The film was dedicated to two of the original Good Burger cast members, Abe Vigoda and Ron Lester, who both died in 2016, as well as rapper Coolio (performer of the original theme song for the sitcom Kenan & Kel) and singer Irish Grinstead from 702 (performers of the promotional single from the Good Burger soundtrack), who died in 2022 and 2023 respectively.

===Filming===
Principal photography took place from May 18, 2023, to late June in North Providence, Rhode Island. A former Friendly's restaurant was used to stand in for Good Burger.

==Release==
Good Burger 2 released on Paramount+ on November 22, 2023, in the United States and Canada. It was released on November 23, 2023, in the United Kingdom and Australia.

===Home media===
The film was released on DVD and Blu-ray by Paramount Home Entertainment on March 26, 2024.

===Soundtrack===
The soundtrack was released on November 22, 2023. It featured Vic Mensa, Maeta, Wiz Khalifa, Yung Gravy, Teezo Touchdown, Paul Russell, Wé Ani, Trey Makai, Jutes, NoiseOfCory and Kel Mitchell.

==Reception==
 Metacritic, which uses a weighted average, assigned the film a score of 48 out of 100, based on 6 critics, indicating "mixed or average" reviews.
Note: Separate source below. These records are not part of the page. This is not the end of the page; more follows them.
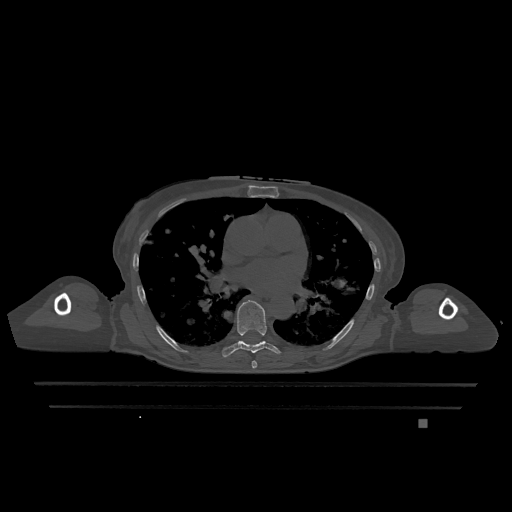
CT including the spine, one axial slice. Slice 740 of 1317 in the series (ordered by position). Bone window (W 1800 / L 400 HU). 0.5 mm slice thickness. 512 × 512 image matrix, field of view 500 × 500 mm. Patient: female, 74 years. Case-level facts recorded for this patient, not image findings: primary cancer: lung.
Outlined on this slice (semi-automatically segmented with operator editing):
- T6 vertebra: bounding box <252,361,257,369> (left, top, right, bottom; pixels)
- T7 vertebra: <222,300,280,358>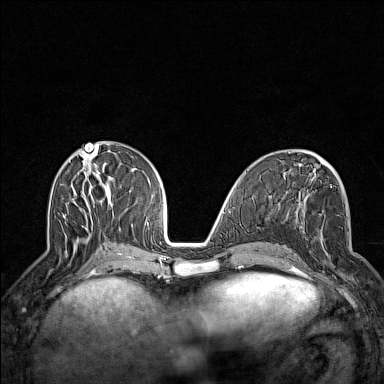
Breast MRI (dynamic contrast-enhanced), one axial slice. Slice 61 of 160 in the series (ordered by position). Dynamic contrast-enhanced series, time point 2 of 7 at this slice position (early post-contrast). 1.5 T. TE 1.8 ms, TR 5 ms. 1 mm slice thickness. 384 × 384 image matrix, field of view 300 × 300 mm. Female patient.
Structures marked on this image (semi-automatic segmentation, software-assisted and operator-edited):
- enhancing-tissue mask used for the functional tumour volume (all voxels passing the contrast-enhancement thresholds inside the analysis volume; usually the tumour): bounding box [x1, y1, x2, y2] px = [297, 222, 353, 287]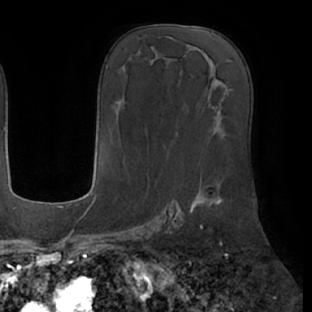
Breast MRI (dynamic contrast-enhanced), one axial slice; slice 33 of 66 in the series (ordered by position); cropped to one breast; dynamic contrast-enhanced series, time point 2 of 7 at this slice position (early post-contrast); 1.5 T; TE 2.9 ms, TR 6.1 ms; 312 × 312 image matrix. Female patient.
Outlined on this slice (semi-automatic segmentation, software-assisted and operator-edited):
- enhancing-tissue mask used for the functional tumour volume (all voxels passing the contrast-enhancement thresholds inside the analysis volume; usually the tumour): bounding box <190,199,222,209> (left, top, right, bottom; pixels)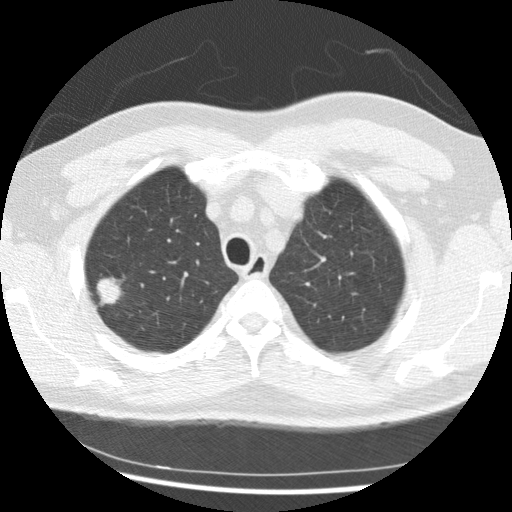
Low-dose screening chest CT, axial slice. First (baseline) screen. Lung window (W 1500 / L -600 HU). Standard (soft-tissue) reconstruction kernel (STANDARD). Slice 52 of 265 in the series. 512 × 512 image matrix, field of view 340 × 340 mm. Male participant, aged 56 years at enrolment.
Lesion marked by an expert reader, bounding box <82,272,131,315> (left, top, right, bottom; pixels). The exam's reader record, not a measurement of the box and not confirmed to be the same lesion: non-calcified nodule or mass ≥4 mm, right upper lobe, 19 × 15 mm, spiculated (stellate) margins, soft tissue attenuation. Official screen result: positive, change unspecified: nodule(s) >= 4 mm or enlarging nodule(s), mass(es), or other non-specific abnormalities suspicious for lung cancer. Lung cancer was diagnosed 291 days after this screen: non-small cell carcinoma, right upper lobe, poorly differentiated (G3), stage IIIB (AJCC 6th edition), 20 mm at pathology.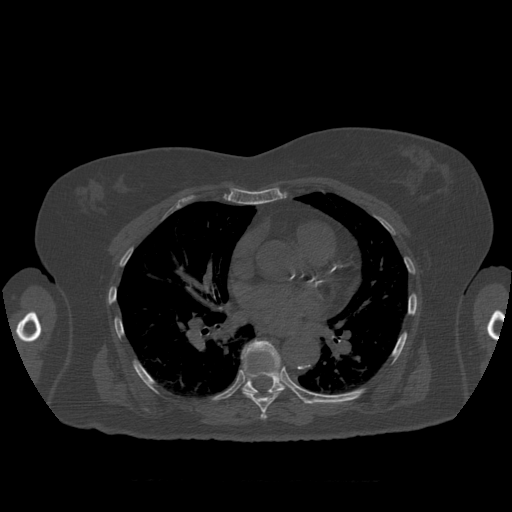
CT including the spine, one axial slice. Position 389 of 399 along the scan axis. Reconstruction kernel STANDARD. Bone window (W 1800 / L 400 HU). 1.25 mm slice thickness. 512 × 512 image matrix, field of view 404 × 404 mm. Patient age 81 years. Case-level facts recorded for this patient, not image findings: primary cancer: renal; vertebrae with lytic lesions (as recorded): L1.
Annotated regions visible in this slice (semi-automatic segmentation, software-assisted and operator-edited):
- T7 vertebra: bounding box (x1, y1, x2, y2) in pixels: (243, 341, 281, 420)
- T8 vertebra: (242, 340, 302, 400)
Murtada Elfadl of Variety criticized the lack of use of Thompson in the film, saying: "The sequel denies him a showcase for his obvious comedic talent. Forced into playing the straight man to Mitchell's more flashy character, Thompson ends up explaining the wacky shenanigans happening instead of doing anything comedic. Almost every nonsensical line Mitchell utters is followed by a sober explanation from Thompson, suggesting the writers don't trust the audience to get the obvious jokes". He also took issue with the underused cameos of other SNL cast, labeling them "wasted one-scene characters". He ended his review saying, "When a fast food sequel takes this long to make, it ought to come out tasting a lot better than Good Burger 2".

Jennifer Green reviewing for Common Sense Media gave the film a score of three out of five and wrote "Mitchell, Thompson, Howery, and Bell are all comical in their over-the-top roles, though Mitchell's Ed is funnier if viewed as single-minded rather than just simple (or even intellectually challenged)".

===Audience viewership===
Good Burger 2 debuted at number one as the most-watched domestic launch in its first three days for an original film in Paramount+ history, as of December 2023. Viewership for the film was up 50% compared to the previous record holder, Pet Sematary: Bloodlines.

== Potential future ==
Director Phil Traill told the Radio Times in November 2023, that there were plans for a third film and other sequels:

The character of Ed has not changed [...] he now has a family, he's got a bunch of kids and a wife, but he is still the same old Ed. As that doesn't change, we can just do it again and again and put them in crazier and crazier situations. There's plans afoot for various things. I don't think it has to be limited to a trilogy, it can go on.